Москва / Modern Moscow. История культуры в рассказах и диалогах (Волков) - страница 208

Публика поняла сигнал дирижера – аплодисменты мгновенно прекратились. Но зато после финальных истаи-вающих звуков зал буквально взревел. Люди неистовствовали, плача и смеясь одновременно, скандируя: “Бра-во, Шо-ста-ко-вич! Бра-во, Ев-ту-шен-ко!”

Все вскочили, бешено аплодируя – за исключением функционеров в первых рядах. Сидевший за ними Эрнст Неизвестный вспоминал: “Ведь сначала, сразу после конца исполнения, повисла необычайно длинная пауза – настолько длинная, что я даже испугался: нет ли тут какого-то заговора? Или люди боятся? Но потом – эта лавина аплодисментов, невероятный гром! И тут я узрел кафкианскую сцену. Жены этих черных жуков в первых рядах, поддавшись успеху, тоже встали! Как вдруг чиновники, как по команде, подняли руки – черные рукава, белые манжеты, – каждый положил руку на бедро своей половине и ее разом посадил на место! Клянусь вам! Я как художник запомнил это навсегда!” (Эрнст Неизвестный в разговоре с автором.)

Евтушенко, согласно Неизвестному, выбегал на поклоны взлохмаченный и необычайно напряженный. “А Шостакович, как всегда, производил полубезумное впечатление. Он с трудом двигался, был бледен как полотно и дергал все время головой…” Оба они понимали, что происходящее в зале – политическая демонстрация.

Исполнение Тринадцатой симфонии стало рубежным событием культурной жизни 1960-х годов. Реакция публики показала, что люди хотят большей открытости. Реакция начальства показала, что оно этой открытости смертельно боится.

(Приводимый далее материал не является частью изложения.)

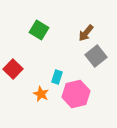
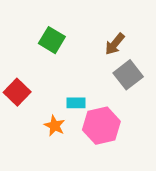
cyan rectangle: (57, 77) -> (76, 103), turned 72

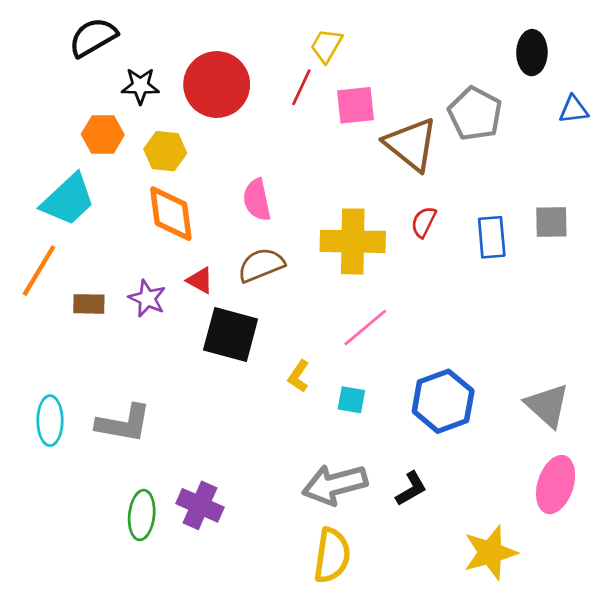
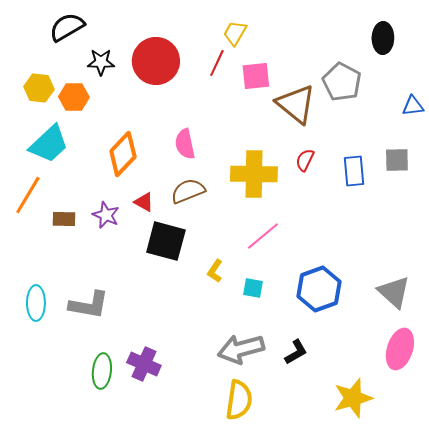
blue triangle: (574, 109) -> (413, 106), moved
yellow hexagon: (165, 151) -> (39, 88), moved
orange diamond: (171, 214) -> (123, 154), turned 51

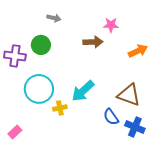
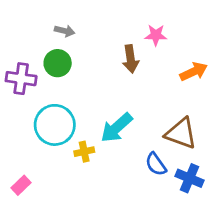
gray arrow: (54, 18) -> (65, 31), moved
brown arrow: (93, 42) -> (131, 59), turned 84

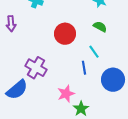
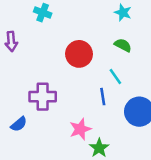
purple cross: (36, 68) -> (43, 97), turned -30
blue semicircle: (17, 90) -> (19, 124), size x0.6

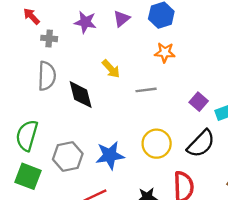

Это был также важный политический сигнал, ознаменовавший начало конца Хрущева. Он стремительно терял поддержку и справа, и слева. Интеллигенция решила, что в вопросах культуры Хрущев чересчур уж сталинист. А собственному аппарату он стал казаться недостаточно твердым.

Многие из присутствовавших на премьере функционеров вскоре вступили в заговор, целью которого было свержение Хрущева.

Тринадцатая симфония надолго исчезла из репертуара советских оркестров. Официально ее не запрещали; ее всего лишь “не рекомендовали”. Этого было достаточно. Много лет не выпускали ни ее партитуру, ни запись на грампластинках.

Шостакович ежегодно отмечал дату окончания своего многострадального и столь важного для него опуса. Каждый раз в память об этом дне он зажигал тринадцать свечей…

Театр – это прежде всего труппа

Диалог с Дмитрием Бертманом

Соломон Волков. Дмитрий, книжка моя посвящена московской культуре от восхода звезды Чехова-драматурга до Пригова и Венедикта Ерофеева. Кстати, о Веничке, чтобы не забыть: Щедрин думает об опере по “Москве – Петушкам”. Если, конечно, вас этот композитор и сюжет интересуют.